**WHAT IS BEING ASKED**
Retype each entry. Leave nothing out.

MATERIAL TO PROCESS: Begin

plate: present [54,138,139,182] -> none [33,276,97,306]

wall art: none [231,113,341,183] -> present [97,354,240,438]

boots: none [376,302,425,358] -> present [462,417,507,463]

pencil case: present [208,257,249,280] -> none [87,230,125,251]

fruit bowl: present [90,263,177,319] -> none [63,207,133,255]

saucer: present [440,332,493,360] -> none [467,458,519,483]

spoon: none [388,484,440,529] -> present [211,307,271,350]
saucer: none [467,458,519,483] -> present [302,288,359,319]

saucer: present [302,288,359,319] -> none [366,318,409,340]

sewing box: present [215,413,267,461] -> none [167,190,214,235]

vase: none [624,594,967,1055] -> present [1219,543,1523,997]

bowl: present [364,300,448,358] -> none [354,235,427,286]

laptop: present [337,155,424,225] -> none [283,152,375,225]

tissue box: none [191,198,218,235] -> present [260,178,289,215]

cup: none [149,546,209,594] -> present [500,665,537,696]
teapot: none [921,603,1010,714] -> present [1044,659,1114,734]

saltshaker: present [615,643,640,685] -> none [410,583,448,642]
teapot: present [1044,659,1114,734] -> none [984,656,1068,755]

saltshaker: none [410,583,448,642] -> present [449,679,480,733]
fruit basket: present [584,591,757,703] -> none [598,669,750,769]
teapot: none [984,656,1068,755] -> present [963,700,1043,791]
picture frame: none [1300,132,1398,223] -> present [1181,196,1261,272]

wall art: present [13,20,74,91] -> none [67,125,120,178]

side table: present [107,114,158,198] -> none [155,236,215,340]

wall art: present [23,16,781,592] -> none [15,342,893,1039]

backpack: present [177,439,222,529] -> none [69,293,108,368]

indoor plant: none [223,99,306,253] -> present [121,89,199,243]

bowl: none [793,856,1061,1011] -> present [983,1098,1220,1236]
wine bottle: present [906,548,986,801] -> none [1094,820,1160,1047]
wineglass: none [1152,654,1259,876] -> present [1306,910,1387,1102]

MATERIAL TO PROCESS: End

**ANSWER TO THE PROBLEM**
plate: present [54,138,139,182] -> none [33,276,97,306]

wall art: none [231,113,341,183] -> present [97,354,240,438]

boots: none [376,302,425,358] -> present [462,417,507,463]

pencil case: present [208,257,249,280] -> none [87,230,125,251]

fruit bowl: present [90,263,177,319] -> none [63,207,133,255]

saucer: present [440,332,493,360] -> none [467,458,519,483]

spoon: none [388,484,440,529] -> present [211,307,271,350]
saucer: none [467,458,519,483] -> present [302,288,359,319]

saucer: present [302,288,359,319] -> none [366,318,409,340]

sewing box: present [215,413,267,461] -> none [167,190,214,235]

vase: none [624,594,967,1055] -> present [1219,543,1523,997]

bowl: present [364,300,448,358] -> none [354,235,427,286]

laptop: present [337,155,424,225] -> none [283,152,375,225]

tissue box: none [191,198,218,235] -> present [260,178,289,215]

cup: none [149,546,209,594] -> present [500,665,537,696]
teapot: none [921,603,1010,714] -> present [1044,659,1114,734]

saltshaker: present [615,643,640,685] -> none [410,583,448,642]
teapot: present [1044,659,1114,734] -> none [984,656,1068,755]

saltshaker: none [410,583,448,642] -> present [449,679,480,733]
fruit basket: present [584,591,757,703] -> none [598,669,750,769]
teapot: none [984,656,1068,755] -> present [963,700,1043,791]
picture frame: none [1300,132,1398,223] -> present [1181,196,1261,272]

wall art: present [13,20,74,91] -> none [67,125,120,178]

side table: present [107,114,158,198] -> none [155,236,215,340]

wall art: present [23,16,781,592] -> none [15,342,893,1039]

backpack: present [177,439,222,529] -> none [69,293,108,368]

indoor plant: none [223,99,306,253] -> present [121,89,199,243]

bowl: none [793,856,1061,1011] -> present [983,1098,1220,1236]
wine bottle: present [906,548,986,801] -> none [1094,820,1160,1047]
wineglass: none [1152,654,1259,876] -> present [1306,910,1387,1102]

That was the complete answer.